Los “Fuerzos y Cuerpas” de Seguridad del Estado -que dijo una vez Irene Montero en su lucha implacable contra la gramática- no son santos de mi devoción, pero la vida es traviesa y me los depara. Disolviendo las manifestaciones y frustrando las revoluciones  siempre he encontrado a familiares lejanos, a hijos de amigos, a colegas que fui conociendo en los tiempos del fútbol... Hay un poco de todo en esa viña armada del Señor: fascistas auténticos, servidores públicos, tronados de las armas, tipos peligrosos, equivocados de la vida, personas inteligentes y cenutrios incalculables. Ser policía no es garantía de ser buena persona como nos decían de pequeñines. Yo mismo dibujaba monigotes de policías en mi época de preescolar, convencido, en mi tonta inocencia, que ellos eran los garantes de una sociedad más justa y libre de delitos. Lo que yo no sabía es que las fuerzas de seguridad simplemente se ciñen a la ley -a veces ni eso- y que la ley está hecha por cuatro mangantes que defienden sus inversiones. Buenos o malos, simpáticos o chulescos, todos los tenientes corruptos o incorruptibles son siervos de nuestro enemigo. 

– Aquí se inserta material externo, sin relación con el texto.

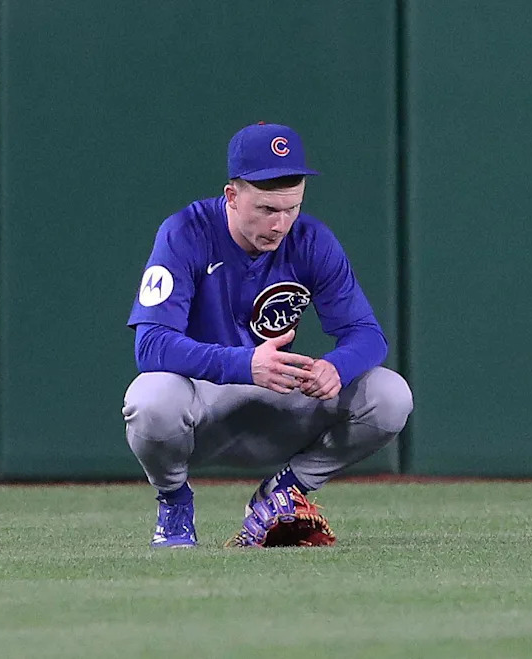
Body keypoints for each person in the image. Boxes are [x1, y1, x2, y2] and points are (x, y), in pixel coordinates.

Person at [122, 122, 413, 548]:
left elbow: (366, 334)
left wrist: (337, 365)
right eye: (266, 210)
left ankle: (284, 491)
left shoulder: (311, 240)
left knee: (390, 395)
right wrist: (243, 362)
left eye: (290, 208)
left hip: (275, 397)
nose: (280, 223)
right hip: (202, 403)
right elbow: (150, 345)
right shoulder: (186, 232)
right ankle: (174, 501)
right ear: (232, 196)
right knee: (150, 399)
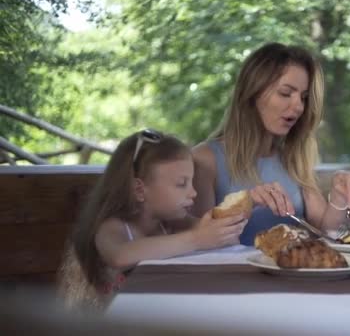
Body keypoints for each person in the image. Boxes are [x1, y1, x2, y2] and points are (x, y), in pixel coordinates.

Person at [192, 42, 350, 245]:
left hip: (294, 273)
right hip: (231, 276)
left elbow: (328, 232)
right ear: (252, 92)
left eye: (304, 97)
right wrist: (248, 202)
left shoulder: (293, 158)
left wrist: (339, 198)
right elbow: (198, 238)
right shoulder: (204, 159)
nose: (299, 106)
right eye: (285, 93)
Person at [58, 129, 245, 311]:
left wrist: (224, 227)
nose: (193, 192)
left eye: (192, 182)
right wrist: (197, 238)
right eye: (182, 184)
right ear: (140, 189)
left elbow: (222, 240)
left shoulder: (173, 222)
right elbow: (119, 255)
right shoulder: (112, 227)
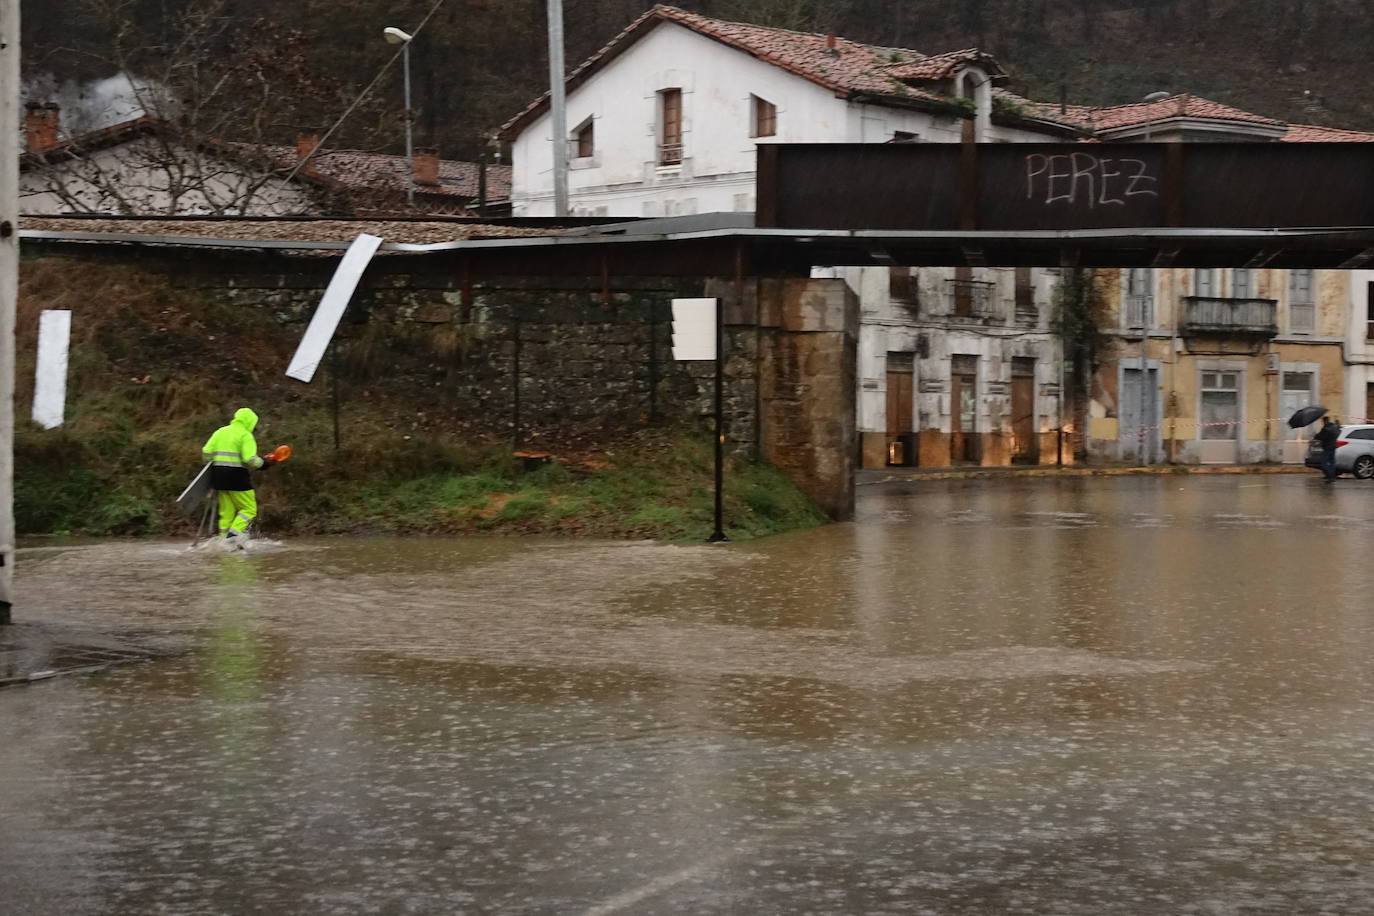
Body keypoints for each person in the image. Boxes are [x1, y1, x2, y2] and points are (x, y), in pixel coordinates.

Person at [201, 408, 277, 545]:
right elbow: (250, 458)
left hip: (218, 477)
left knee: (226, 512)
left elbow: (206, 451)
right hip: (237, 477)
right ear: (250, 422)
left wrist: (209, 464)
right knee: (249, 509)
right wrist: (264, 463)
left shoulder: (220, 432)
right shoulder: (245, 435)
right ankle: (233, 535)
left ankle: (223, 542)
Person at [1314, 415, 1341, 482]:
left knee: (1324, 463)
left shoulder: (1325, 429)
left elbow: (1321, 437)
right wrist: (1337, 422)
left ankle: (1330, 476)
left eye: (1322, 421)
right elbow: (1338, 430)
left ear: (1324, 421)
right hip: (1333, 447)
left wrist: (1315, 435)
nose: (1322, 422)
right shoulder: (1333, 427)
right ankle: (1332, 476)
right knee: (1332, 462)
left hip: (1327, 447)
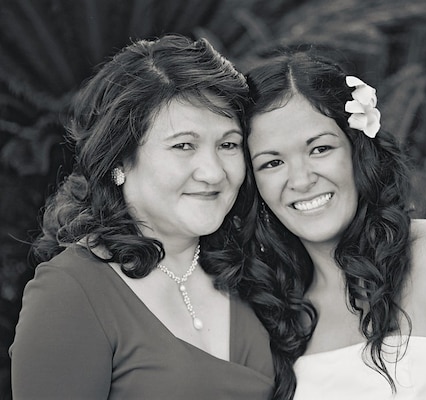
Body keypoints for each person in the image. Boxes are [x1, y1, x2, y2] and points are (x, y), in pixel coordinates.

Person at [239, 51, 426, 399]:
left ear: (358, 150)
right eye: (272, 162)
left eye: (320, 149)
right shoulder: (272, 317)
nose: (301, 179)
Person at [10, 34, 274, 399]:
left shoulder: (252, 270)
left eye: (228, 144)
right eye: (184, 145)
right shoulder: (71, 292)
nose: (213, 173)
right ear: (118, 160)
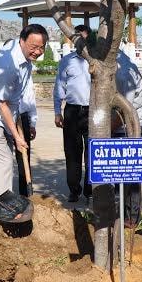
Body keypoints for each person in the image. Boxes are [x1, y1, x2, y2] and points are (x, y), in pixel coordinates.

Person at [0, 25, 48, 197]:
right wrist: (17, 136)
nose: (37, 51)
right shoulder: (8, 64)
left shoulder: (22, 56)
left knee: (2, 162)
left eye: (41, 47)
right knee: (2, 162)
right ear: (21, 41)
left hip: (3, 115)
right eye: (33, 47)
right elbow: (2, 103)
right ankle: (5, 207)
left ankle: (4, 201)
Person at [53, 25, 92, 203]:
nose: (81, 42)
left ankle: (91, 189)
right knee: (72, 152)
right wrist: (57, 112)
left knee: (92, 152)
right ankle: (74, 190)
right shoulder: (67, 61)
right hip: (72, 111)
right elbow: (59, 87)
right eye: (78, 39)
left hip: (94, 112)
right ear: (73, 40)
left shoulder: (97, 60)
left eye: (84, 38)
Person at [115, 49, 142, 227]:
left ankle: (132, 216)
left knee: (131, 170)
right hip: (122, 123)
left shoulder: (123, 72)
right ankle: (119, 213)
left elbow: (125, 108)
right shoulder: (116, 65)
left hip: (133, 124)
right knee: (119, 171)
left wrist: (103, 129)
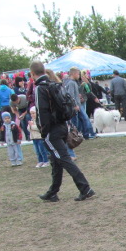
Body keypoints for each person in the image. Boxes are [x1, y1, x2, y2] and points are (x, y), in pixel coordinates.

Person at [30, 60, 95, 202]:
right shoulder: (55, 84)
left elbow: (42, 112)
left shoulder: (40, 88)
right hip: (62, 126)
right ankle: (52, 192)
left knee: (64, 159)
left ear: (32, 74)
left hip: (51, 130)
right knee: (56, 160)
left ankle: (85, 188)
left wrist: (44, 131)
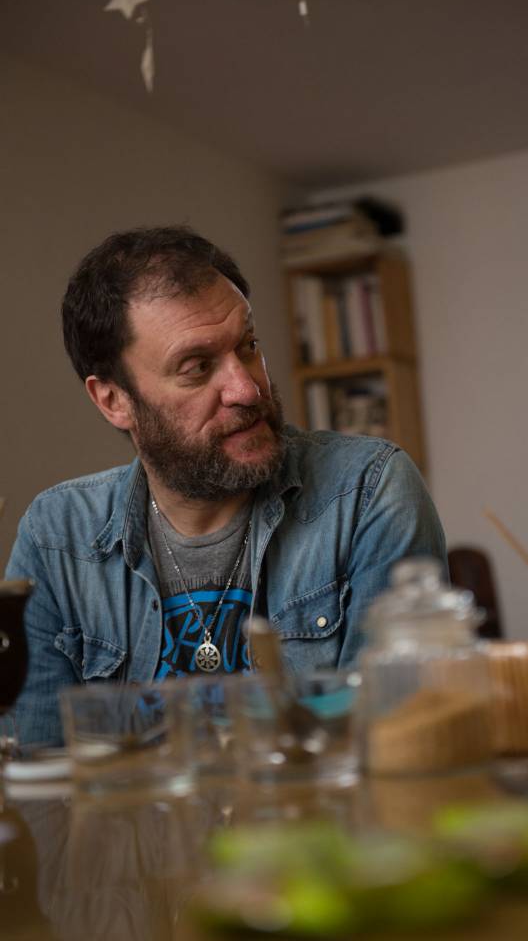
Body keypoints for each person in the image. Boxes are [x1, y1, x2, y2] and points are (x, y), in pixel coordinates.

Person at [5, 225, 447, 746]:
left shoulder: (367, 493)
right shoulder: (56, 538)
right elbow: (39, 768)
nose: (247, 389)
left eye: (249, 346)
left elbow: (391, 747)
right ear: (114, 401)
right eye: (197, 368)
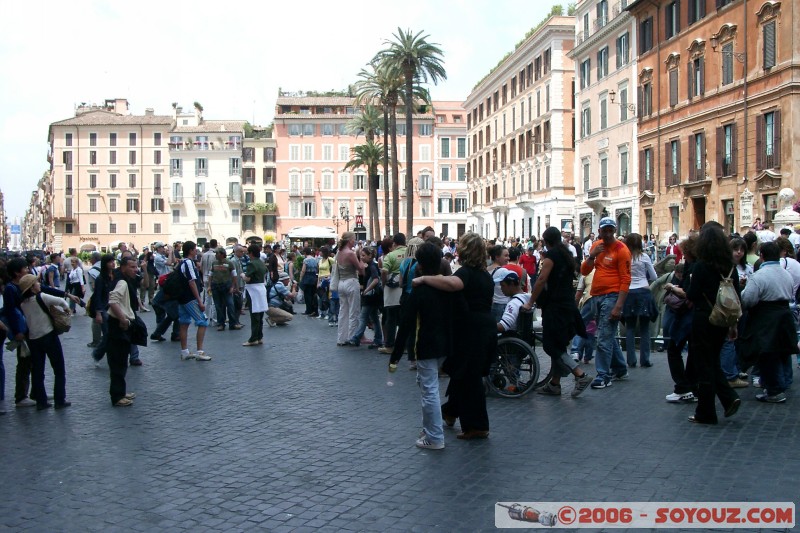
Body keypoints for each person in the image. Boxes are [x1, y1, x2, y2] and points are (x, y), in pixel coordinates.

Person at [414, 232, 496, 440]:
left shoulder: (466, 273)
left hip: (472, 330)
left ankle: (477, 426)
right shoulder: (484, 275)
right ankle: (450, 412)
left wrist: (424, 278)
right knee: (463, 372)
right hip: (485, 327)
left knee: (469, 377)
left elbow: (453, 284)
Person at [389, 242, 454, 450]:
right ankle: (429, 428)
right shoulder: (450, 288)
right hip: (447, 343)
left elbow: (406, 325)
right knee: (427, 385)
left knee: (430, 390)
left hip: (426, 345)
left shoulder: (419, 291)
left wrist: (395, 357)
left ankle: (435, 436)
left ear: (420, 266)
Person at [525, 227, 593, 397]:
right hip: (567, 305)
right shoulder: (566, 255)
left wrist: (531, 301)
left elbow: (541, 280)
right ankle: (555, 384)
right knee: (560, 345)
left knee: (550, 345)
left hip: (555, 307)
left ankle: (580, 375)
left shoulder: (551, 257)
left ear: (546, 241)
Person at [685, 222, 741, 424]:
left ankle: (707, 411)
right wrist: (733, 325)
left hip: (703, 318)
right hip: (723, 320)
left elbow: (692, 294)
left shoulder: (700, 266)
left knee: (704, 365)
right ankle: (727, 399)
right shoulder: (730, 267)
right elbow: (736, 296)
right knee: (713, 361)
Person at [739, 242, 799, 403]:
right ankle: (784, 382)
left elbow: (748, 299)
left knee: (767, 353)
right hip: (784, 314)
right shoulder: (786, 274)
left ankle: (774, 389)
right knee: (783, 351)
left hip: (766, 317)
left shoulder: (760, 275)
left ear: (762, 256)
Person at [580, 217, 631, 389]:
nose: (608, 233)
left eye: (611, 230)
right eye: (605, 230)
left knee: (603, 336)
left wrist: (619, 305)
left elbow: (626, 279)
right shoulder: (596, 247)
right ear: (600, 231)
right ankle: (620, 368)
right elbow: (584, 271)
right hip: (596, 296)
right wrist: (591, 256)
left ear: (614, 231)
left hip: (612, 296)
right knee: (607, 334)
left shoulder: (622, 250)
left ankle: (603, 374)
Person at [17, 274, 71, 410]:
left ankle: (41, 401)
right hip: (49, 336)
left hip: (33, 339)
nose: (39, 284)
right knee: (58, 369)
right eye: (37, 283)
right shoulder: (41, 297)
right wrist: (67, 309)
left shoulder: (23, 304)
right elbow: (61, 301)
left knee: (38, 371)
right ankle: (60, 400)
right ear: (32, 287)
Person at [105, 257, 141, 407]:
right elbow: (112, 300)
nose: (135, 270)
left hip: (119, 325)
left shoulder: (123, 279)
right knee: (118, 362)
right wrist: (122, 319)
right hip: (118, 326)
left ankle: (121, 392)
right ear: (124, 267)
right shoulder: (122, 282)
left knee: (121, 361)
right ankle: (117, 396)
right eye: (132, 267)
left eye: (136, 267)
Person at [622, 233, 658, 368]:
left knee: (630, 327)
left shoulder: (625, 257)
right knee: (645, 328)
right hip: (643, 291)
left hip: (628, 292)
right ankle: (645, 359)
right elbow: (654, 276)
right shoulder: (645, 257)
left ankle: (631, 360)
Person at [177, 241, 211, 361]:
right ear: (191, 250)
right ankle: (200, 351)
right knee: (202, 321)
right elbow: (192, 282)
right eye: (195, 249)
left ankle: (184, 351)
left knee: (184, 323)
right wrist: (199, 300)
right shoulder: (189, 263)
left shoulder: (181, 263)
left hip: (182, 298)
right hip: (190, 298)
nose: (196, 251)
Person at [349, 247, 383, 348]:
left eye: (363, 255)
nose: (361, 257)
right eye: (360, 255)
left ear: (370, 256)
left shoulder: (372, 266)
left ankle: (356, 338)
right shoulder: (371, 266)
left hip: (370, 296)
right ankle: (378, 339)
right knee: (374, 318)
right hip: (374, 296)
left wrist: (366, 290)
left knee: (363, 317)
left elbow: (376, 280)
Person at [335, 232, 365, 347]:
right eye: (353, 239)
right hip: (351, 282)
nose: (355, 241)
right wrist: (361, 258)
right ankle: (352, 337)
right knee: (354, 311)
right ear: (349, 241)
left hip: (341, 283)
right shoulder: (350, 254)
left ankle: (341, 338)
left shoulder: (339, 252)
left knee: (343, 311)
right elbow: (360, 269)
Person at [379, 233, 407, 355]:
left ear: (394, 243)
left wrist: (384, 283)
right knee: (404, 319)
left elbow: (384, 272)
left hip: (392, 291)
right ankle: (405, 346)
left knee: (391, 318)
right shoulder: (410, 254)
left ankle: (390, 346)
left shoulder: (390, 255)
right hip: (406, 289)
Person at [209, 247, 242, 332]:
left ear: (222, 254)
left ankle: (232, 323)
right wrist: (209, 285)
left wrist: (233, 287)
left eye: (217, 253)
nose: (216, 255)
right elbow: (210, 275)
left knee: (230, 304)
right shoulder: (214, 263)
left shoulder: (229, 263)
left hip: (226, 286)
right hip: (216, 286)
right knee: (218, 306)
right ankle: (221, 324)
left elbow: (234, 275)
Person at [242, 243, 268, 346]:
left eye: (248, 253)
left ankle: (253, 338)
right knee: (260, 313)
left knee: (254, 315)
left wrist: (242, 275)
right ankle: (259, 336)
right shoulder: (261, 263)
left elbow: (248, 278)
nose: (248, 255)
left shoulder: (251, 263)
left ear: (251, 253)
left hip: (253, 290)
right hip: (261, 288)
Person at [487, 245, 511, 322]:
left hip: (491, 305)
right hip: (502, 305)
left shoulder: (486, 269)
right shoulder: (503, 271)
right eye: (506, 256)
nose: (508, 258)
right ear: (497, 257)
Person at [86, 252, 102, 348]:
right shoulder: (105, 267)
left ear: (94, 259)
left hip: (98, 297)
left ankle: (96, 340)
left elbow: (93, 286)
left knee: (96, 320)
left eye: (91, 258)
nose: (90, 260)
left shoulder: (93, 271)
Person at [299, 247, 319, 317]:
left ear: (305, 253)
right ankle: (314, 309)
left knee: (307, 295)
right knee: (313, 294)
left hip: (307, 278)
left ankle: (308, 309)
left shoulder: (306, 260)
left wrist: (301, 278)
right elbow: (317, 268)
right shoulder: (315, 259)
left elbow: (303, 270)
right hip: (313, 277)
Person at [316, 246, 334, 320]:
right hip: (320, 279)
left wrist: (330, 276)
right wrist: (318, 282)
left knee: (327, 297)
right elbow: (319, 272)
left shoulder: (330, 260)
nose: (319, 253)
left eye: (321, 251)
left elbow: (334, 269)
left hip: (328, 280)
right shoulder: (320, 260)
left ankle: (327, 312)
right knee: (320, 297)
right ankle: (321, 312)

El teniente corrupto de la película -un Harvey Keitel en estado de gracia, quién sabe si dominado por las mismas pasiones que su personaje- ni siquiera se plantea estas politologías de bolchevique. Él es policía como pudo haber sido macarra o proxeneta, o traficante de heroína. Sospechamos, de hecho, que se hizo policía para vivir justo en la frontera con lo ilegal y poner un pie en el otro lado valiéndose de su impunidad. Es una táctica como cualquier otra.